Kutipan Terpilih:
════
Yusril Ihza Mahendra pernah melempar gagasan mengenai Jakarta sebagai Ibu Kota Negara Republik Indonesia, yakni mengubah Jakarta menjadi “Federal Territory” sebagaimana Ibu Kota Malaysia, Kuala Lumpur. Konsekuensinya, Jakarta bakal dipegang seorang pejabat setingkat menteri.
Dengan cara ini, masalah koordinasi untuk mengatasi banjir, macet, pemukiman, kesehatan, dan kesejahteraan yang selama ini hanya diselesaikan di level daerah akan lebih cepat diatasi karena menjadi perhatian nasional.
Jika ide ini dapat direalisasikan, maka tidak akan ada lagi pemilihan kepala daerah di DKI Jakarta. Sementara Dewan Perwakilan Rakyat Daerah DKI juga akan dihapus. Sebagai gantinya, anggota DPRD DKI diintegrasikan ke DPR dengan membentuk Komisi Ibu Kota. Menteri Jakarta akan bertanggung jawab kepada Presiden, sementara Wali Kota dan Bupati tetap ada dan bertanggung jawab kepada menteri.
════
Bahan yang Disediakan:
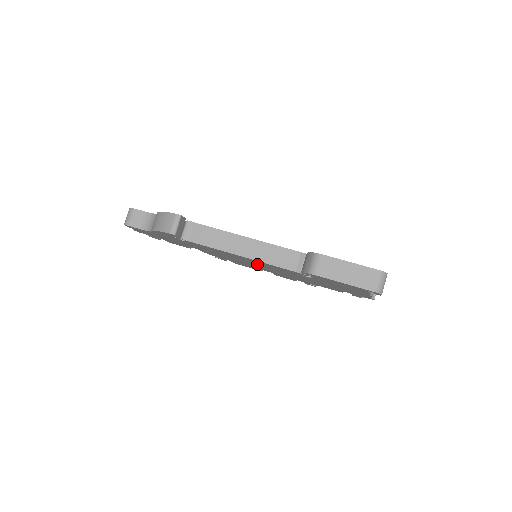
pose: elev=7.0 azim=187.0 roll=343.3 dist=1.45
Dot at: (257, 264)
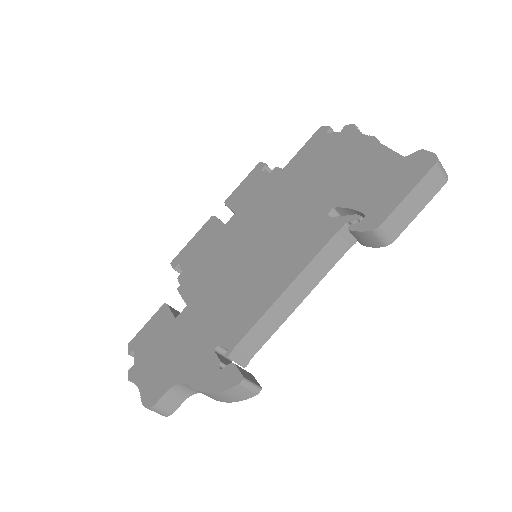
Dot at: occluded
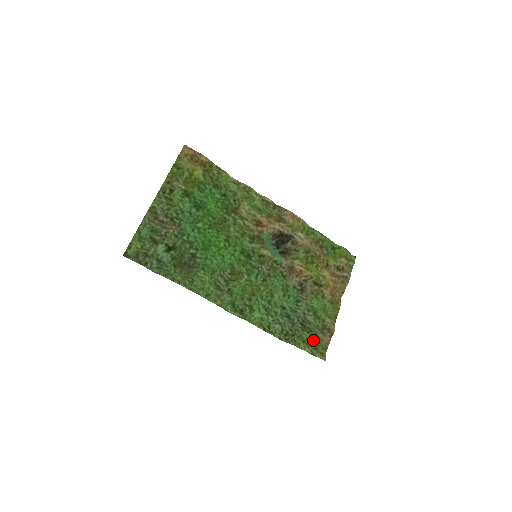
════
Soal 1: Sebutkan semua masalah koordinasi di Jakarta yang menurut kutipan tentang gagasan Jakarta sebagai "Federal Territory" akan lebih cepat diatasi.
Soal 2:
Tentukan apakah setiap pernyataan berikut sesuai dengan kutipan tentang gagasan Jakarta sebagai "Federal Territory". Jawab ya atau tidak, lalu kutip kata-kata kutipan yang menjadi dasarnya.
(a) Jakarta akan dipimpin seorang pejabat setingkat menteri.
(b) DPRD DKI tetap dipertahankan.
(c) Wali Kota dan Bupati bertanggung jawab langsung kepada Presiden.
Soal 3: Tulis lanjutan kutipan tentang gagasan Jakarta sebagai "Federal Territory", dimulai setelah kalimat terakhirnya.
Data di atas adalah bahan tersendiri yang tidak berkaitan dengan kutipan.

Jawaban Tertulis 1: Banjir, macet, pemukiman, kesehatan, dan kesejahteraan.

Jawaban Tertulis 2:
(a) Ya: "Jakarta bakal dipegang seorang pejabat setingkat menteri."
(b) Tidak: "Dewan Perwakilan Rakyat Daerah DKI juga akan dihapus."
(c) Tidak: "Wali Kota dan Bupati tetap ada dan bertanggung jawab kepada menteri."

Jawaban Tertulis 3:
Dengan ide ini Yusril yakin, Jakarta di bawah pimpinan pejabat setingkat menteri akan mudah dikelola dan koordinasi dengan pusat akan lebih mudah dilakukan. Pasalnya, Menteri Jakarta itu setingkat menteri-menteri kabinet di bawah Presiden RI.
Yusril mengungkapkan ide ini 25 Februari 2016 saat ia memulai niatnya untuk menjadi calon gubernur DKI Jakarta, baik melalui jalur perseorangan maupun jalur partai. Namun sampai ulasan ini diturunkan, nasib Yusril belum menentu dan bahkan namanya hilang dari peredaran tergantikan Anies Baswedan yang semula tidak diniatkan untuk bertarung di palagan Pilkada DKI Jakarta 15 Februari 2017 mendatang.
Saat ini pasangan yang sudah terbentuk dan didaftarkan ke KPU adalah Basuki Tjahaja Purnama alias Ahok yang berpasangan dengan Djarot Saiful Hidayat. Pasangan gubernur petahana Ahok-Djarot ini dimajukan PDI Perjuangan.
Pasangan lainnya adalah Agus Harimurti Yudhoyono dengan Sylviana Murni yang didorong empat koalisi partai sisi alias Koppasis yakni Partai Persatuan Pembangunan (PPP), Partai Kebangkitan Bangsa (PKB), Partai Amanat Nasional (PAN), dan Partai Demokrat (PD).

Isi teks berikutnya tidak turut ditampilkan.